The most outstanding and historic development during the period of the First International was the Paris Commune of 1871. Following the French bourgeoisie's defeat in the Franco-Prussian war, the working class  ̶  communists, anarchists and other socialists  ̶  followed by the revolutionary petit bourgeoisie seized power in a popular insurrection. They formed the first-ever proletarian, working class state in history.

This was a momentous episode in the history of the working class. The French revolution of 1789 had brought the bourgeoisie to power. The Paris Commune brought to power the working class, spawned by capital, degraded, humiliated, starved and exploited. It was the first example in history of the majority, the exploited and oppressed, becoming the ruling class. It was the first example of the dictatorship of the proletariat.

Marx and Engels both warned against this seizure of power. They assessed that the working class was not yet strong enough to seize power and hold it. Yet, when the Parisian workers did take power, Marx and Engels set all their misgivings aside and pushed the First International to organise solidarity for the workers.

The French workers were showing the entire working class what real, proletarian democracy was. The ruling class’s standing army was eliminated and replaced by the armed people. The Commune became an executive and legislative body at the same time and the functions of the police and the law passed directly to the people

The bourgeoisie in France, in Germany and in Britain were aghast with terror and began to organise the counter-revolution. The Germans, who had just defeated the French ruling class, along with the British, extended credits to the French army.

When the Commune fell in May 1871 the ruling class revenge was bloody  ̶  24,000 workers were butchered. In his The Civil War in France, Marx however concluded: ‘Working men’s Paris, with its commune, will be forever celebrated as the glorious harbinger of a new society. Its martyrs are enshrined in the great heart of the working class. Its exterminators history has already nailed to that eternal pillory from which all the prayers of their priests will not avail to redeem them.’

Marx and Engels drew from the Paris Commune one fundamental lesson. Having formed its own independent organisations, the working class could not build socialism by merely taking over the existing bourgeois state. It could seize power only by smashing the bourgeois state apparatus and replacing it with the dictatorship of the proletariat: the majority of the people constituting itself as the ruling class and suppressing the old exploiting minority.


With the defeat of the Paris Commune, the First International was severely weakened. It formally ceased to exist in 1876.

After 1873 Marx spent most of his remaining years continuing his prodigious work on Capital. He died on 14 March 1883. Shortly before Marx’s death Engels had written his seminal work  ̶  Anti-Duhring (1878)  ̶  a critique of a petit-bourgeois professor who was gaining influence in the German Social Democratic Party. Hated by modern opportunists it remains one of the finest expositions of Marxism.

Lenin wrote that after Marx’s death ‘Engels continued alone as a counsellor and leader of the European socialists’. He wrote and published his famous Origin of the Family, Private Property and the State (1888) and numerous other pamphlets and articles on socialism, politics, philosophy and science.
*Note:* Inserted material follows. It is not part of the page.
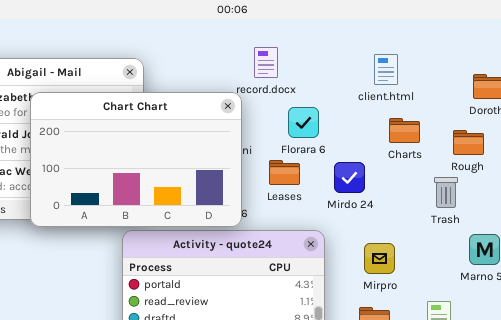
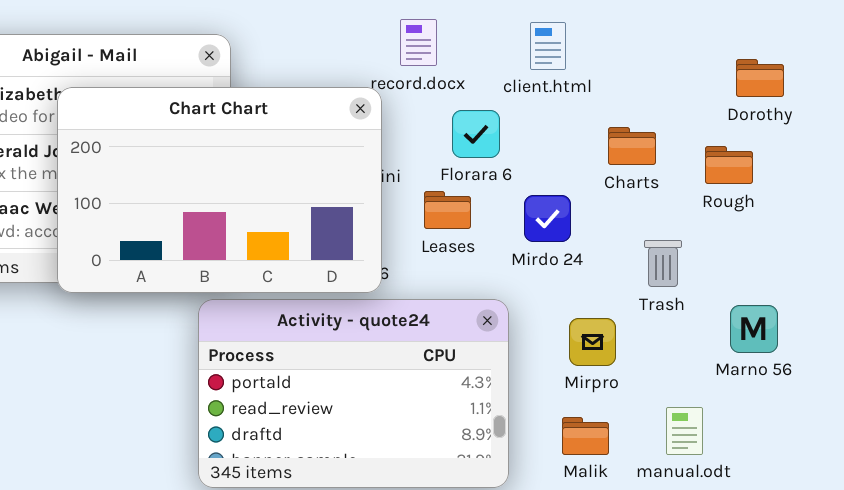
client.html: [374,54,398,85] -> [530,22,566,70], moved
Trash: [434,177,458,208] -> [644,240,682,287], moved

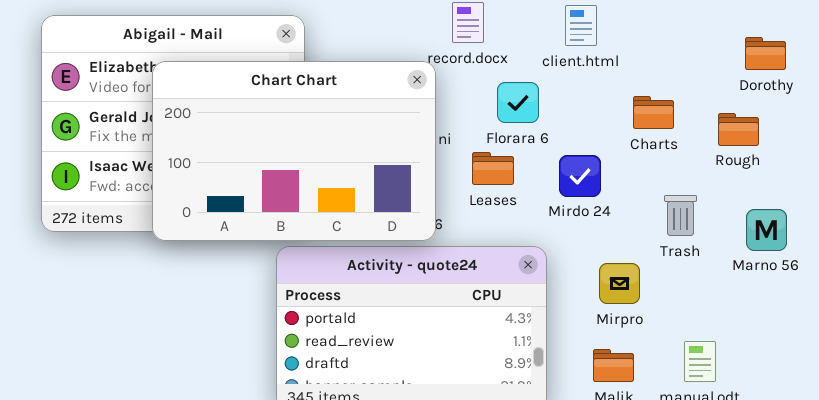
Marno 56: [730,305,778,353] -> [746,209,787,251], moved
He played an important role, in collaboration with Marx's daughter Eleanor, in trying to create, through the Democratic Federation, a Marxist trend in the British socialist movement. He also played an important role in the formation of the Second International in 1889. Before his death on 5 August 1895 Engels also managed to edit and publish Volumes two and three of Marx’s Capital.

Today, with socialism in retreat an array of opportunists are brazenly attacking the principles of Marxism. To successfully resist this reactionary onslaught demands a thorough study and grasp of the ideological heritage that Marx and Engels created for the working class.